§ Task statement
Reproduce every line of the material below verbatim, omitting the pictures and keeping only the text lines in their original order.

§ Extracted entries
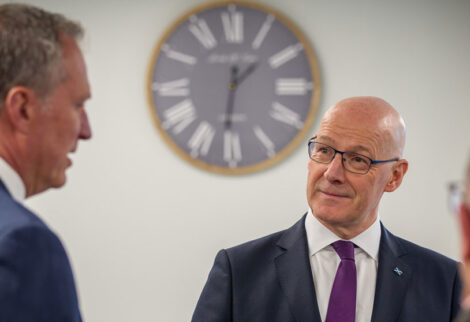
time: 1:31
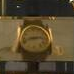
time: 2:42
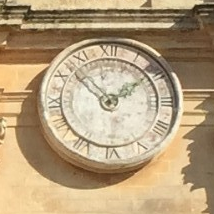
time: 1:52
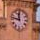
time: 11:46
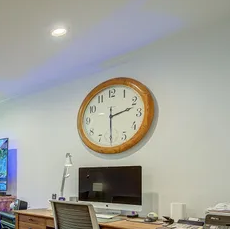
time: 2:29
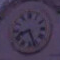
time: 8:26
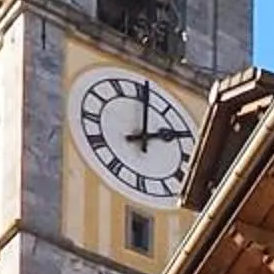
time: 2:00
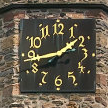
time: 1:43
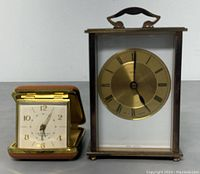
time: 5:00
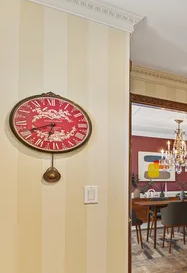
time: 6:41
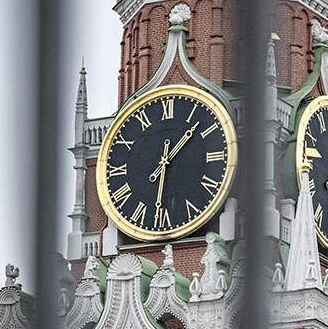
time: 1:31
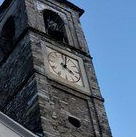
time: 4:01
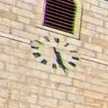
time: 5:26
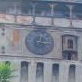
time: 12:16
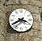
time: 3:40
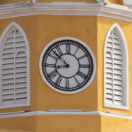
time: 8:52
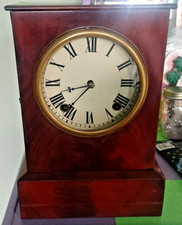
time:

§ Expected answer
time: 1:31
time: 2:42
time: 1:52
time: 11:46
time: 2:29
time: 8:26
time: 2:00
time: 1:43
time: 5:00
time: 6:41
time: 1:31
time: 4:01
time: 5:26
time: 12:16
time: 3:40
time: 8:52
time:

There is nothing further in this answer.